Metro Manila, Philippines – Malacañang downplayed Fitch Ratings’ revision of the Philippines’ outlook from “stable” to “negative,” saying it does not mean an immediate downgrade of the investment-grade rating.
Communications Undersecretary Claire Castro said the government remains confident in the economic fundamentals despite rising global risks.
“The negative outlook does not mean a downgrade is imminent,” Castro said during a press briefing, citing information from the Department of Finance.
She added that Fitch itself acknowledged the government’s proactive response to global challenges, particularly the energy crisis.
“Measures such as expanding the policy toolkit and implementing fuel-saving strategies demonstrate agile and responsible economic management,” Castro said.
Fitch flags rising risks
Fitch Ratings earlier revised the Philippines’ outlook to “negative” while maintaining its ‘BBB’ investment-grade rating, citing risks from slowing public investment and exposure to the global energy shock.
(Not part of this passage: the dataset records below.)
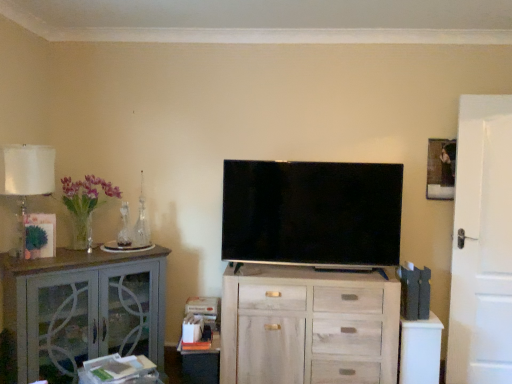
Question: From the image's perspective, is white wood chest of drawers at center under translucent glass vase at left?

Choices:
 (A) yes
 (B) no

Answer: (A)

Question: Can you confirm if white wood chest of drawers at center is bigger than translucent glass vase at left?

Choices:
 (A) no
 (B) yes

Answer: (B)

Question: Is white wood chest of drawers at center positioned before translucent glass vase at left?

Choices:
 (A) no
 (B) yes

Answer: (A)

Question: Does white wood chest of drawers at center have a lesser height compared to translucent glass vase at left?

Choices:
 (A) no
 (B) yes

Answer: (A)

Question: From a real-world perspective, does white wood chest of drawers at center sit lower than translucent glass vase at left?

Choices:
 (A) yes
 (B) no

Answer: (A)

Question: Is white wood chest of drawers at center outside of translucent glass vase at left?

Choices:
 (A) no
 (B) yes

Answer: (B)

Question: Would you say clear glass vase at left is outside white matte door at right?

Choices:
 (A) no
 (B) yes

Answer: (B)

Question: Considering the relative positions of clear glass vase at left and white matte door at right in the image provided, is clear glass vase at left to the left of white matte door at right from the viewer's perspective?

Choices:
 (A) no
 (B) yes

Answer: (B)

Question: Considering the relative sizes of clear glass vase at left and white matte door at right in the image provided, is clear glass vase at left thinner than white matte door at right?

Choices:
 (A) no
 (B) yes

Answer: (A)

Question: From the image's perspective, is clear glass vase at left located beneath white matte door at right?

Choices:
 (A) no
 (B) yes

Answer: (A)

Question: From a real-world perspective, is clear glass vase at left on top of white matte door at right?

Choices:
 (A) no
 (B) yes

Answer: (B)

Question: Is clear glass vase at left next to white matte door at right and touching it?

Choices:
 (A) no
 (B) yes

Answer: (A)

Question: Does translucent glass table lamp at left appear on the right side of translucent glass vase at left?

Choices:
 (A) yes
 (B) no

Answer: (B)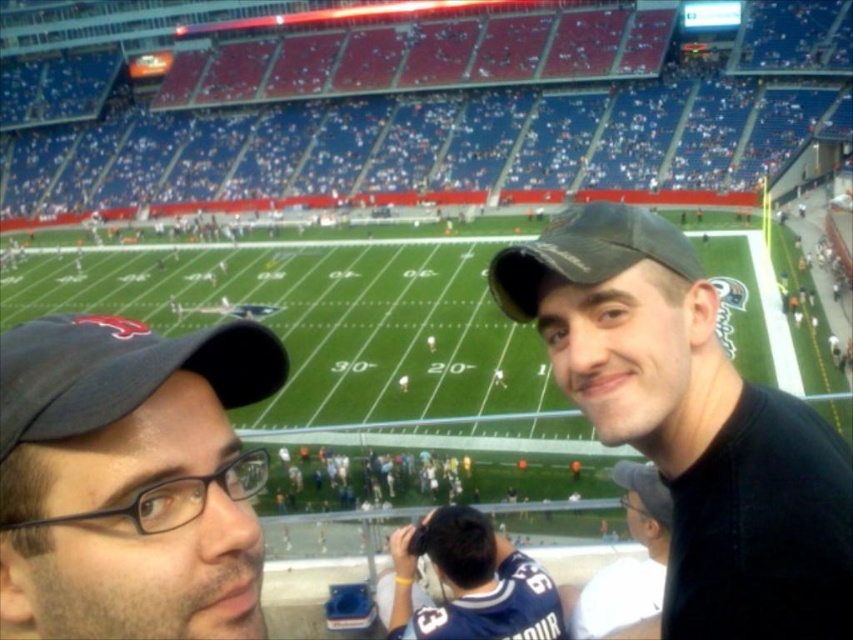
You are a photographer at the stadium and want to take a photo of both the matte black baseball cap at left and the blue jersey at center. Since you need to ensure both are fully visible, which object should you focus on first to avoid blurring due to their height difference?

The matte black baseball cap at left has a lesser height compared to blue jersey at center, so you should focus on the blue jersey at center first as it is taller and might require more precise focusing to ensure clarity.

What object is located at the coordinates point [691,424] in the image?

A: The point [691,424] marks the black matte cap at upper right.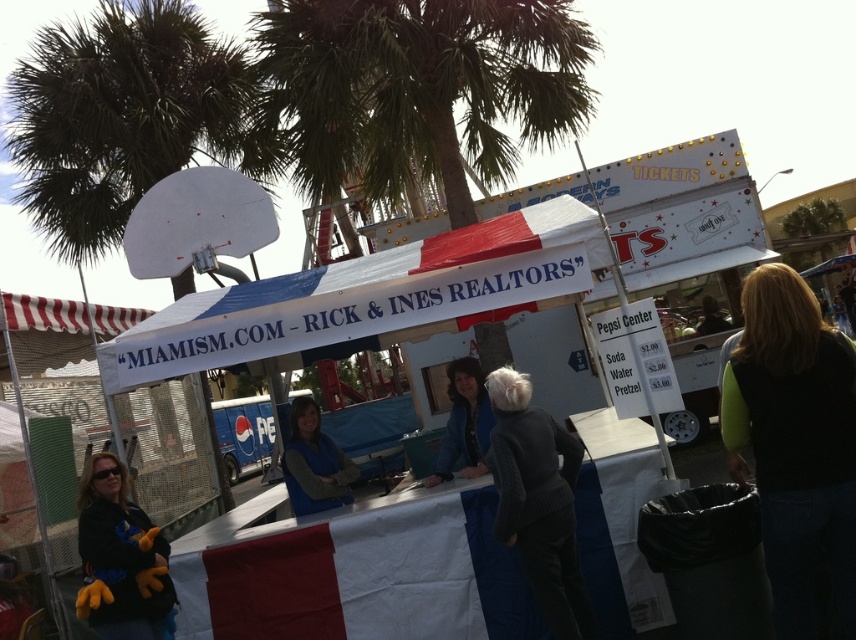
Looking at this image, you are at the outdoor event and want to take a photo of the green leafy palm tree at upper left and the green fleece vest at lower right. Which object should you focus on first if you want to capture both in one frame without moving the camera?

You should focus on the green leafy palm tree at upper left first because it is located above the green fleece vest at lower right, so adjusting the camera to include both would require ensuring the upper area captures the palm tree while the lower part includes the vest.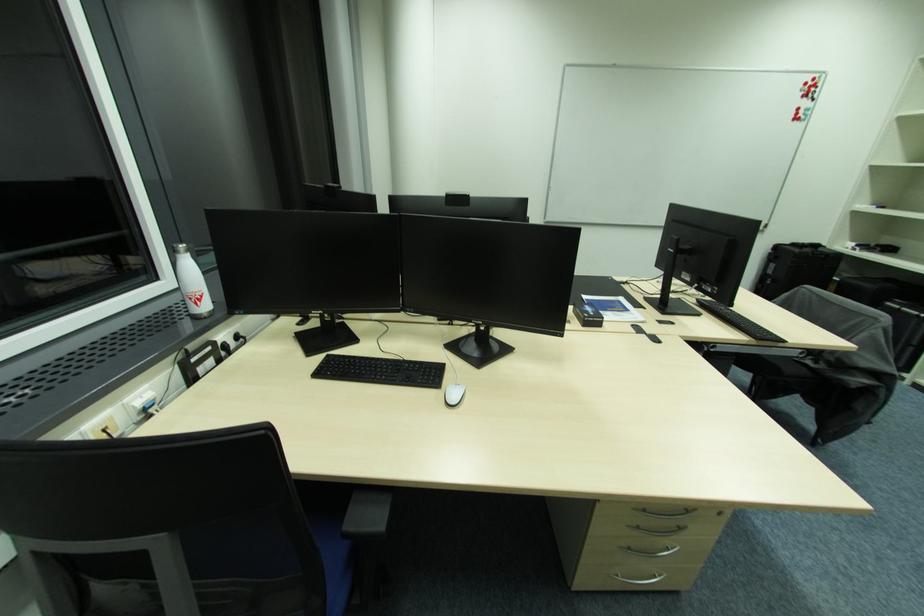
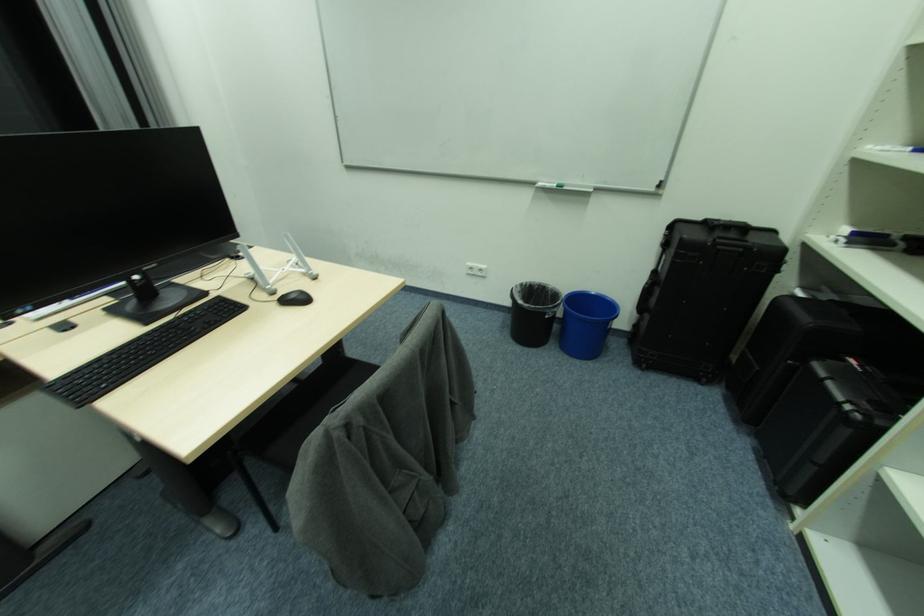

A negative outlook signals a higher likelihood of a downgrade within one to two years if economic conditions worsen.
The credit rating agency said disruptions in infrastructure spending — partly due to investigations into alleged irregularities in flood control projects — have weakened economic momentum.
Fitch also warned that the country’s heavy reliance on imported oil makes it vulnerable to rising energy prices linked to tensions in the Middle East.
Growth, inflation concerns
The group projected Philippine economic growth to slow to 4.6% in 2026, below the government’s target, as higher fuel costs and weaker investment weigh on the economy.
Inflation is also expected to rise to 4.1%, which could dampen consumer spending and overall economic activity.
Fitch added that the country’s external position may weaken, with the Philippines projected to become a net foreign debtor by 2026 due to sustained current account deficits.
Despite these concerns, the Palace said investor confidence is strong.
“The Philippines continues to enjoy strong access to global capital markets supported by a diversified investor base and sustained demand for its issuances,” Castro said.
She said economic policies and reforms support long-term growth and stability.